Many life span studies are published without the benefit of a positive control group, such as a 40% CR group. If none of the compounds tested in a study extend life span, the possibility cannot be excluded that the rodents would not respond to a longevity treatment under the study conditions. Few reviewers would endorse the publication of negative biochemical data without the inclusion of a positive control to show that the assay was working. This should be similarly important for rodent life span studies.
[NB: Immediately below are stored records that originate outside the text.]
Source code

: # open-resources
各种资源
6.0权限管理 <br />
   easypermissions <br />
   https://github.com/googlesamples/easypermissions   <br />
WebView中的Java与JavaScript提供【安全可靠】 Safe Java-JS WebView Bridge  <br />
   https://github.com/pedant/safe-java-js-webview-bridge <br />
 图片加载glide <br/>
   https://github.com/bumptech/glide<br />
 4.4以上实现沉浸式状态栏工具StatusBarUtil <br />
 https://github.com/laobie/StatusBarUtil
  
Dosages of agents tested in rodents

The dosages at which potential therapeutics are tested in rodents must balance a number of competing theoretical and practical issues. Ideally, one would like to know that a therapeutic level of the agent is maintained throughout a life span study. Of course, the ideal therapeutic level of an agent is not known for most life span studies. Furthermore, food intake, body volume, intestinal absorption, and metabolism may change with age. Monitoring the blood levels of an agent throughout a life span study would be difficult and expensive. Group sizes which would make rodents available for testing throughout the study are often impractical.
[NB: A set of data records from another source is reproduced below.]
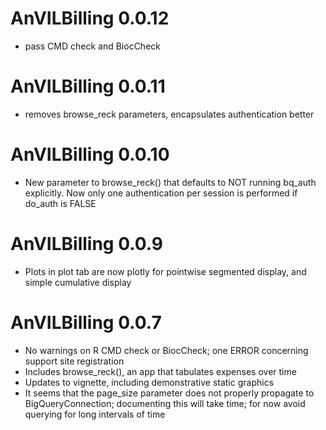 # AnVILBilling 0.0.12
- pass CMD check and BiocCheck

# AnVILBilling 0.0.11
- removes browse_reck parameters, encapsulates authentication better

# AnVILBilling 0.0.10
- New parameter to browse_reck() that defaults to NOT running bq_auth explicitly.  Now
	only one authentication per session is performed if do_auth is FALSE

# AnVILBilling 0.0.9
- Plots in plot tab are now plotly for pointwise segmented display, and simple cumulative display

# AnVILBilling 0.0.7

- No warnings on R CMD check or BiocCheck; one ERROR concerning support site registration
- Includes browse_reck(), an app that tabulates expenses over time
- Updates to vignette, including demonstrative static graphics
- It seems that the page_size parameter does not properly propagate to BigQueryConnection;
	documenting this will take time; for now avoid querying for long intervals of time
Several approaches can mitigate these limitations. Published studies with well-defined treatment endpoints can be used to estimate dosages. In this way, one can be reasonably certain that a therapeutic level of the agent is achieved. Initial signs that a dosage is too high, such as reduced food intake or inattention to grooming, can be used to adjust dosages “on the fly.” Where rodent studies cannot be found, equivalent rodent dosages can be calculated from human dosages using default cross-species scaling factors (Reagan-Shaw et al. 2008; US EPA 2005; Rhomberg and Lewandowski 2004; Dourson et al. 1992, 1996; Dourson and Stara 1983). These scaling factors are often used to set and access drug dosages in human and animal studies (e.g., Chalastanis et al. 2010). Empirically, small animals have been found to require larger dosages per gram body weight than larger animals. These differences are due to pharmacokinetic differences (e.g., rates of uptake, metabolism, and clearance of compounds) and to pharmacodynamic differences (e.g., rates of damage to macromolecules, cellular repair and regeneration, signaling cascades, and proliferative responses) between small and large animals. One widely used scaling formula increases the human dosage in milligrams per kilogram body weight/day by tenfold to obtain the equivalent mouse dosage. Another scaling factor also in use is based on the 3/4 power of body weight [i.e., (milligrams/kilogram body weight)3/4/day], which leads to equivalent mouse dosages that are about sevenfold higher than the equivalent human dosages. While these calculations were initially developed for chemotherapeutics, they are also used as starting points when human dosages must be extrapolated from preclinical rodent data (Chalastanis et al. 2010).

Summary: the preferred design for testing potential longevity therapeutics using mouse life span studies

Based on the information reviewed above, we recommend a number of design parameters essential or highly desirable for rodent life span assays: (1) The diets should be fed in measured amounts and consumption monitored. Body weight should be monitored regularly. These measurements and their statistical analysis should be reported. (2) A long-lived, healthy rodent strain should be used, preferably an F1 or further outcrossed strain. (3) Chemically defined diets should be used. They ensure the greatest degree of reproducibility and avoid the confounds introduced by contaminants or compositional variability. (4) Use of a positive control is highly desirable. Without a positive control, negative results are of questionable significance. We use a 40% CR control, which also allows us to calibrate the effects of a treatment (e.g., Fig. 1). (5) Dosages can be chosen using treatment endpoints gleaned from the literature or, where necessary, from human dosages using accepted cross-species scaling factors. Use of these methods will produce a more reliable literature on which to base further studies.